Methods: A model of α-Synucleinopathy harboring human mutant A53T α-Synuclein and exhibits concomitant increase in murine p-Tau was used to determine the immunological response to Abl inhibition.
Results: Age-dependent alterations of brain immunity, including loss of IL-10 and decreased levels of IL-2 and IL-3 were observed in old A53T mice. Brain CCL2 and CCL5 were decreased, but CX3CL1 remained constantly elevated. Young A53T mice exhibited differential systemic and central immune profiles in parallel with increased blood markers of adaptive immunity, suggesting an early systemic immune response.
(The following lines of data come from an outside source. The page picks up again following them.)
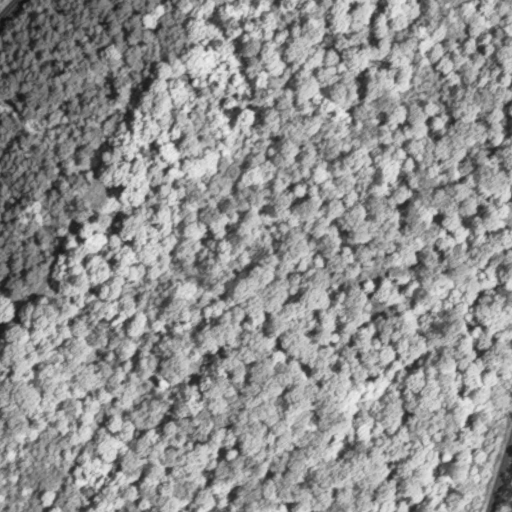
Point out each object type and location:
road: (2, 2)
road: (504, 486)
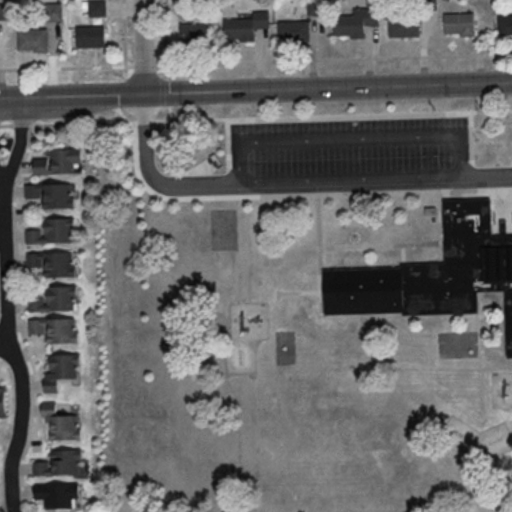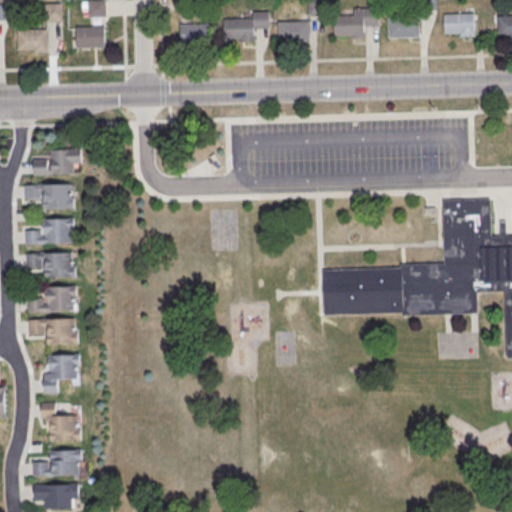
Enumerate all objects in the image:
building: (428, 5)
building: (314, 7)
building: (96, 8)
building: (97, 9)
building: (3, 11)
building: (54, 13)
building: (356, 22)
building: (355, 23)
building: (459, 24)
building: (460, 24)
building: (504, 24)
building: (505, 25)
building: (245, 27)
building: (246, 27)
building: (403, 27)
building: (404, 27)
building: (193, 31)
building: (293, 31)
building: (294, 31)
road: (161, 33)
road: (125, 34)
building: (195, 35)
building: (90, 36)
building: (91, 37)
building: (32, 40)
building: (33, 40)
road: (143, 47)
road: (256, 62)
road: (255, 91)
road: (256, 117)
road: (350, 139)
road: (13, 141)
parking lot: (349, 147)
building: (60, 161)
building: (59, 163)
road: (1, 176)
road: (290, 178)
building: (51, 194)
building: (51, 195)
road: (1, 224)
building: (51, 233)
building: (52, 263)
building: (53, 263)
building: (434, 272)
building: (431, 273)
building: (55, 299)
building: (54, 301)
building: (55, 329)
building: (55, 330)
road: (5, 346)
road: (10, 347)
building: (59, 370)
building: (60, 372)
building: (2, 402)
building: (2, 402)
building: (61, 424)
building: (60, 425)
building: (59, 463)
building: (59, 464)
building: (57, 494)
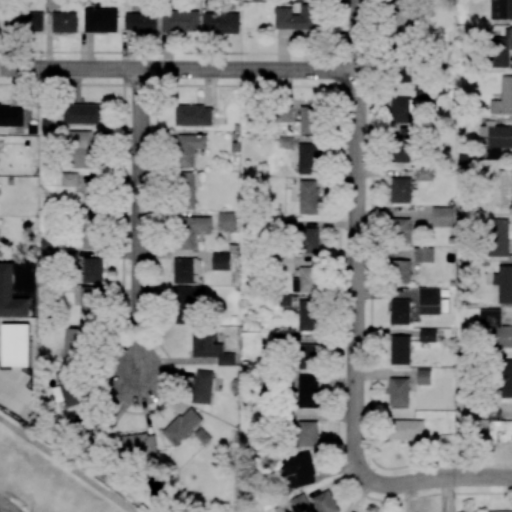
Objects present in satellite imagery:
building: (52, 3)
building: (501, 9)
building: (296, 17)
building: (100, 19)
building: (180, 20)
building: (26, 21)
building: (64, 22)
building: (140, 22)
building: (220, 22)
building: (402, 25)
building: (500, 49)
road: (179, 69)
building: (402, 70)
building: (503, 98)
building: (407, 105)
building: (83, 113)
building: (286, 113)
building: (11, 115)
building: (193, 115)
building: (310, 120)
building: (494, 141)
building: (286, 142)
building: (404, 144)
building: (82, 149)
building: (189, 149)
building: (308, 158)
building: (423, 173)
building: (69, 179)
building: (187, 189)
building: (505, 189)
building: (400, 190)
building: (90, 195)
building: (309, 197)
building: (442, 216)
building: (227, 220)
road: (141, 225)
building: (91, 229)
building: (190, 229)
building: (399, 230)
road: (358, 235)
building: (498, 236)
building: (309, 240)
building: (423, 254)
building: (220, 261)
building: (284, 262)
building: (92, 269)
building: (183, 270)
building: (400, 271)
building: (306, 280)
building: (504, 283)
building: (9, 294)
building: (10, 295)
building: (284, 300)
building: (429, 300)
building: (188, 304)
building: (89, 305)
building: (399, 312)
building: (308, 315)
building: (496, 328)
building: (427, 335)
building: (75, 344)
building: (15, 345)
building: (209, 347)
building: (400, 350)
building: (11, 352)
building: (306, 356)
building: (423, 376)
building: (505, 378)
building: (202, 386)
building: (307, 391)
building: (398, 391)
building: (182, 426)
building: (497, 426)
building: (406, 429)
building: (306, 433)
building: (138, 444)
road: (66, 464)
building: (298, 469)
road: (433, 479)
building: (325, 502)
building: (295, 505)
building: (499, 511)
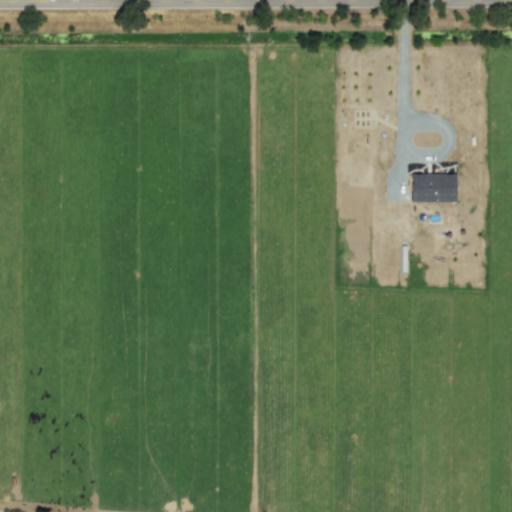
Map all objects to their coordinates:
road: (18, 0)
road: (402, 74)
building: (431, 186)
crop: (257, 258)
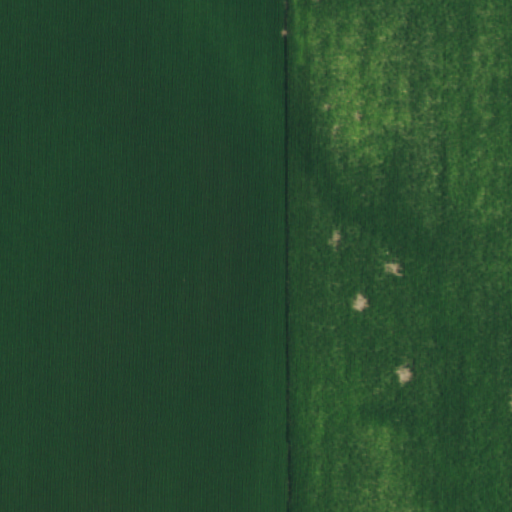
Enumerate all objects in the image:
crop: (140, 256)
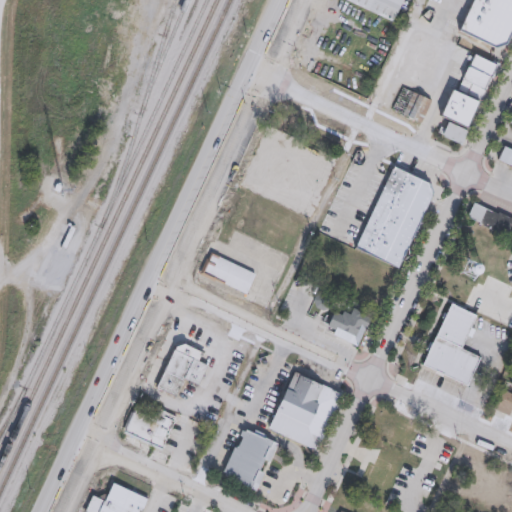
Tyrosine kinase inhibitors (TKIs), including nilotinib and bosutinib reduced brain and peripheral α-Synuclein and p-Tau and modulated blood immunological responses. TKIs did not affect brain IL-10, but they changed the levels of all measured blood immune markers, except CX3CL1. TKIs altered microglia morphology and reduced the number of astrocyte and dendritic cells, suggesting beneficial regulation of microglia.
Conclusions: These data indicate that tyrosine kinase inhibition affects neuro-inflammation via early changes of peripheral immune profile, leading to modulation of neuro-immune response to α-Synuclein and p-Tau.